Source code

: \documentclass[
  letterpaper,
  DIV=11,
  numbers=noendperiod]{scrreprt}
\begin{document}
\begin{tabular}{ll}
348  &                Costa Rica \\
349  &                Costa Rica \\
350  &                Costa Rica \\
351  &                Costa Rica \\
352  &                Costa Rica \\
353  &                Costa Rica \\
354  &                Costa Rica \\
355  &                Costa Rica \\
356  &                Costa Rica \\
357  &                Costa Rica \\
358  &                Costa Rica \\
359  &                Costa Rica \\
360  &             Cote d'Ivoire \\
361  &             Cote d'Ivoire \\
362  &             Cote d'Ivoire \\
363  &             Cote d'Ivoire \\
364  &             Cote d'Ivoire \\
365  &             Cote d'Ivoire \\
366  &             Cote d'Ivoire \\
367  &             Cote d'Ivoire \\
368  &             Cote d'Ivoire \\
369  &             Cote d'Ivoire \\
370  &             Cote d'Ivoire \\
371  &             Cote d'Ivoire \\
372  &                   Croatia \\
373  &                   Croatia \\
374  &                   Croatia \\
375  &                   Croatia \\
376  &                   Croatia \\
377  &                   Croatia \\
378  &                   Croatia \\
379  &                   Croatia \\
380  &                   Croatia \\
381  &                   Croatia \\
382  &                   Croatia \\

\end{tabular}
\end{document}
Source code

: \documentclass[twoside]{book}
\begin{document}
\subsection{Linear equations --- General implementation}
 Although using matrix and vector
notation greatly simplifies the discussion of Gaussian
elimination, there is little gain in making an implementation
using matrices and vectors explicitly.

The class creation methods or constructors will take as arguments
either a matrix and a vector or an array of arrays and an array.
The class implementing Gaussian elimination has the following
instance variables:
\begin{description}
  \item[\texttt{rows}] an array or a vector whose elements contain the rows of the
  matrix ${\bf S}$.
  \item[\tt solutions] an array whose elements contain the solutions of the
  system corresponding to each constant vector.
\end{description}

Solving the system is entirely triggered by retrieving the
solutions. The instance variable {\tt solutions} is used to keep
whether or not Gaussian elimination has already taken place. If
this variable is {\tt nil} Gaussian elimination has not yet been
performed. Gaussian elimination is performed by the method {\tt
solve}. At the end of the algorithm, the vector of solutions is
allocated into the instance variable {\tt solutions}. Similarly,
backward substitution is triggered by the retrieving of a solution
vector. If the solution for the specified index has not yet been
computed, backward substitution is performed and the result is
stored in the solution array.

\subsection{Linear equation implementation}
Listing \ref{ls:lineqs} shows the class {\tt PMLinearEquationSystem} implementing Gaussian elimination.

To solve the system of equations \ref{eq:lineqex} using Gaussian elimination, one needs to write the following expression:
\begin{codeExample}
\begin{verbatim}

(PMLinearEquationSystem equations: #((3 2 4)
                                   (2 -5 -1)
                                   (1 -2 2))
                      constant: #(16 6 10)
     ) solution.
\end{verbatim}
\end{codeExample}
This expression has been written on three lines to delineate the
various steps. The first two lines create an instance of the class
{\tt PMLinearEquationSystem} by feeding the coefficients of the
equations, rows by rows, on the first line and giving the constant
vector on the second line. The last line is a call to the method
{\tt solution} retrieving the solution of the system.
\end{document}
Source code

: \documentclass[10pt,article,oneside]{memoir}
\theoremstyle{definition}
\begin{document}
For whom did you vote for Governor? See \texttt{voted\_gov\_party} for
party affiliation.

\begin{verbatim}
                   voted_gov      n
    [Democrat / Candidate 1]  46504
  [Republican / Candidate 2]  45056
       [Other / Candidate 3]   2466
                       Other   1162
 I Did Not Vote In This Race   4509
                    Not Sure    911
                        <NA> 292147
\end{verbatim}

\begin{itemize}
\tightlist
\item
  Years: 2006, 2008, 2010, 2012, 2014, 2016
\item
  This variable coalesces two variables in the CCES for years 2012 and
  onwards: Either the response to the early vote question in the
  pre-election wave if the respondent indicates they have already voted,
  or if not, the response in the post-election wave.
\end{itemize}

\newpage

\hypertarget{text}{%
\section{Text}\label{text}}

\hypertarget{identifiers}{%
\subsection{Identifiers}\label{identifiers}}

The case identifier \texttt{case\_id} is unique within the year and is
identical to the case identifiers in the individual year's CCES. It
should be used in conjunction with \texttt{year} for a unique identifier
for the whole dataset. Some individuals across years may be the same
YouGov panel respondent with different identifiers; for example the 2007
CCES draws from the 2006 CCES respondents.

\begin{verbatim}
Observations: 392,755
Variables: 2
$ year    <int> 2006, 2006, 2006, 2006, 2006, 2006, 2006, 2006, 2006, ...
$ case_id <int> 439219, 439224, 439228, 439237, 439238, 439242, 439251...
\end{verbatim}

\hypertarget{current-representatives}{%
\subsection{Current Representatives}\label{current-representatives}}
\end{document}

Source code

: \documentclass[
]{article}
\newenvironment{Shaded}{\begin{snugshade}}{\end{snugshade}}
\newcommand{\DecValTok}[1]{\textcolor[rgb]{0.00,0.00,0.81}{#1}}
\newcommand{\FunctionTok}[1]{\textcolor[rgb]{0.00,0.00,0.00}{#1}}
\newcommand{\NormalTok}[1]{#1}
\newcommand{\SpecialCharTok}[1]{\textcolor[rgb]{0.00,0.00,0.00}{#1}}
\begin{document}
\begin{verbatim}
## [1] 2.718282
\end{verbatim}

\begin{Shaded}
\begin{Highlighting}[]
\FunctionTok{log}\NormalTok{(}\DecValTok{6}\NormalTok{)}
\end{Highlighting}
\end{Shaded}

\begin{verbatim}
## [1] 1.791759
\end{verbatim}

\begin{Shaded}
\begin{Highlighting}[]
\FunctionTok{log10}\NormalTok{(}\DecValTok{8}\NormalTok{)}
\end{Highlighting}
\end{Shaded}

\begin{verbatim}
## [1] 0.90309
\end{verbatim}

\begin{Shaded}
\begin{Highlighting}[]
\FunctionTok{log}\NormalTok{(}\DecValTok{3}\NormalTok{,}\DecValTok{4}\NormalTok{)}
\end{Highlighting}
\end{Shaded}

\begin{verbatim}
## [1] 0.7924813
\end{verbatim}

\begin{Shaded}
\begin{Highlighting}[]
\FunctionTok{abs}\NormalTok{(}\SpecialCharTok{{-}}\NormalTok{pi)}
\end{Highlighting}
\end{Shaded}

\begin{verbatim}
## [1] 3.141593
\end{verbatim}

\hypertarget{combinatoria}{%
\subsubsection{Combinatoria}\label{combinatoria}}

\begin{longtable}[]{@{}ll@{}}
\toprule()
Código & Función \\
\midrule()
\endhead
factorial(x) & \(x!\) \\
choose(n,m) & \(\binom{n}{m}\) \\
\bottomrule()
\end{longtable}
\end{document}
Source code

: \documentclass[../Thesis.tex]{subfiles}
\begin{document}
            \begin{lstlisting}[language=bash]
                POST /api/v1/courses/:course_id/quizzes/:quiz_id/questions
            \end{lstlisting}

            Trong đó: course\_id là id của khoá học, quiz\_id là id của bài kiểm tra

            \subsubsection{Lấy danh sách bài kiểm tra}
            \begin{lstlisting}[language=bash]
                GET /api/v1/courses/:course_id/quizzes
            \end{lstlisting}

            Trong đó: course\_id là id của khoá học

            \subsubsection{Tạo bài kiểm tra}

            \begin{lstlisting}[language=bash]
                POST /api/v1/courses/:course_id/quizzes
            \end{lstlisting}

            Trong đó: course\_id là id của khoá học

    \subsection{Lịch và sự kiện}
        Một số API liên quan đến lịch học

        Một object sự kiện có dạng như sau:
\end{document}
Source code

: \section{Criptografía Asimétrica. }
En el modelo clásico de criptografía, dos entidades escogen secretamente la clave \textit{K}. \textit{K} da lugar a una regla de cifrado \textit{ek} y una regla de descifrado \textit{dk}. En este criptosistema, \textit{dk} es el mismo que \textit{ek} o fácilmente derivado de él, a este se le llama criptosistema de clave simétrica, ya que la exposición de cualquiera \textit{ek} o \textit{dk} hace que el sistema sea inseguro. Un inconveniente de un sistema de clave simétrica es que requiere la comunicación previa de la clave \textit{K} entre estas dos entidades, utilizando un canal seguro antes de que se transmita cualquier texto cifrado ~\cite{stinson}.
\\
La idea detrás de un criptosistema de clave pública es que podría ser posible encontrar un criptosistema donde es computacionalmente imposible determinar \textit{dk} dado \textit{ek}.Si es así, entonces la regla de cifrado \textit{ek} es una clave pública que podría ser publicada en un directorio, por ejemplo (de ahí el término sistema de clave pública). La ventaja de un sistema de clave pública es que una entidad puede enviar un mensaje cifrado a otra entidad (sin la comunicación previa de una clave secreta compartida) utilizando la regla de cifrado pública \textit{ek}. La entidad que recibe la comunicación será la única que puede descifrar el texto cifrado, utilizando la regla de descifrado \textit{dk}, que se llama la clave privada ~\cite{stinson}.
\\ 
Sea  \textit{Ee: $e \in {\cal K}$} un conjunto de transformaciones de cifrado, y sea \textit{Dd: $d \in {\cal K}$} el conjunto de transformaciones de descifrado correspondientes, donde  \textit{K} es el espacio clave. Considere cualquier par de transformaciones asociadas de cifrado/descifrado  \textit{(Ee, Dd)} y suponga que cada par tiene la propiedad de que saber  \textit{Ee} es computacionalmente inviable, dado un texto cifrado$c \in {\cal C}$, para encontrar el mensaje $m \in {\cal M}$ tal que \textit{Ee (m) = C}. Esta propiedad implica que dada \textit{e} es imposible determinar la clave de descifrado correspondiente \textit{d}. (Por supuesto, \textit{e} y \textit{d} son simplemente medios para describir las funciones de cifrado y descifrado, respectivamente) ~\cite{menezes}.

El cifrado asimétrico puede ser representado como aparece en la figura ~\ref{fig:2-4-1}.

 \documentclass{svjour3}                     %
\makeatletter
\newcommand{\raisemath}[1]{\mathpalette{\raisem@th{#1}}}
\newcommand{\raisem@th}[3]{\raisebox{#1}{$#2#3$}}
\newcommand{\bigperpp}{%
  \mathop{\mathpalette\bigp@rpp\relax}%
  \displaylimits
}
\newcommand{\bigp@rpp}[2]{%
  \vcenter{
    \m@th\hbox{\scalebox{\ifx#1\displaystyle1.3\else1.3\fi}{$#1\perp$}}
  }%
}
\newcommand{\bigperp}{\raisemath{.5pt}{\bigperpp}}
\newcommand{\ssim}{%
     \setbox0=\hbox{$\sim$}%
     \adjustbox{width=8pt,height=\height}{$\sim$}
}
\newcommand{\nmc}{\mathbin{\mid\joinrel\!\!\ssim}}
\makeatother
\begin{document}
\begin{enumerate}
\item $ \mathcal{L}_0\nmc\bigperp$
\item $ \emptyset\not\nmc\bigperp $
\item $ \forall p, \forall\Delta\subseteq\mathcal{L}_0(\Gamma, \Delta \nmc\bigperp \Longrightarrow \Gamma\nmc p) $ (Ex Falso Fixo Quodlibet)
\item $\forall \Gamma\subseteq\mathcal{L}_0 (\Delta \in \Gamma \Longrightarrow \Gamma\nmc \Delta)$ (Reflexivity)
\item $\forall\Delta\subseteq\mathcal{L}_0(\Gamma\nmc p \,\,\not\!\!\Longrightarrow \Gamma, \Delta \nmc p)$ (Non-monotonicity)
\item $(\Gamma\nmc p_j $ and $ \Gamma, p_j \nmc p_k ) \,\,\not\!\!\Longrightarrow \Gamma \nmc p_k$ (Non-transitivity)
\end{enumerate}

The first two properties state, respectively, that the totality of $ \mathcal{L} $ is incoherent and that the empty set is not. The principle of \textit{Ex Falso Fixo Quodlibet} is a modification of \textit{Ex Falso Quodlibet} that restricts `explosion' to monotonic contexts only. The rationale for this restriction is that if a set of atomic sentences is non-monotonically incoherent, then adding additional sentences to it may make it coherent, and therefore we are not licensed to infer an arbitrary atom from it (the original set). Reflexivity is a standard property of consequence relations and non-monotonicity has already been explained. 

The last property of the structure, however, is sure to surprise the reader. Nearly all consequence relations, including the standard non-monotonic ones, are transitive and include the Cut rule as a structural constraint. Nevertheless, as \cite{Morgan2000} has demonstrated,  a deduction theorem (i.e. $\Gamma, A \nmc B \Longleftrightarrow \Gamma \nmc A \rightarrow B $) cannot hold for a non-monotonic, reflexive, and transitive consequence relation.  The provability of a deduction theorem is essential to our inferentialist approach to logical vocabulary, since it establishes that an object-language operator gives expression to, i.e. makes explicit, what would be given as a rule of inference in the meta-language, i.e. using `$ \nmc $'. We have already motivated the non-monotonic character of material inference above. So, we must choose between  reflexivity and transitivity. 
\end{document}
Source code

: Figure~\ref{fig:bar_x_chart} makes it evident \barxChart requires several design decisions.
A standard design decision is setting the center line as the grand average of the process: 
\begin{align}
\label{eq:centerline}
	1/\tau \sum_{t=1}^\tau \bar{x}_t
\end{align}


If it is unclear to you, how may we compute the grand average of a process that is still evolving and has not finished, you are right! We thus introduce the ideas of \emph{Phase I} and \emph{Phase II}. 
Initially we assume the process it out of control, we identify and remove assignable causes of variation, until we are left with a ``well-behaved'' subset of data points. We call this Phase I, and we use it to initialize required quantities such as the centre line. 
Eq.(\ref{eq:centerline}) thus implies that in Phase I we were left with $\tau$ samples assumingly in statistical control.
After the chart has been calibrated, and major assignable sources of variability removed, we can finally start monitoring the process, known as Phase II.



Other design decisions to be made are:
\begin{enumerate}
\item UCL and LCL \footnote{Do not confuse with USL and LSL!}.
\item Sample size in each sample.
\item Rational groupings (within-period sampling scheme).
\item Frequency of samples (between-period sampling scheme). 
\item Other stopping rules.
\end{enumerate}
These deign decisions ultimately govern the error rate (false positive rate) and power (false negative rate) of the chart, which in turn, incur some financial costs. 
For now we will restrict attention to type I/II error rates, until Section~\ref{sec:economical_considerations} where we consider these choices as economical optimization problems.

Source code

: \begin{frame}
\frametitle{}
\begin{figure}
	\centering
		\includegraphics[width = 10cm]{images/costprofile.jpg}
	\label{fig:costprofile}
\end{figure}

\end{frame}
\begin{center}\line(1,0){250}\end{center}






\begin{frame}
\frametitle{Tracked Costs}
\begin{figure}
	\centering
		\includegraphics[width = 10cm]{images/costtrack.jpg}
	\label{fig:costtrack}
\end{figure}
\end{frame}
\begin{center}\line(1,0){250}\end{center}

□ □ □ □

▶ _What this task involves_
If a line of the listing above holds the string "Cote", copy it.

▶ _Task output_
360  &             Cote d'Ivoire \\
361  &             Cote d'Ivoire \\
362  &             Cote d'Ivoire \\
363  &             Cote d'Ivoire \\
364  &             Cote d'Ivoire \\
365  &             Cote d'Ivoire \\
366  &             Cote d'Ivoire \\
367  &             Cote d'Ivoire \\
368  &             Cote d'Ivoire \\
369  &             Cote d'Ivoire \\
370  &             Cote d'Ivoire \\
371  &             Cote d'Ivoire \\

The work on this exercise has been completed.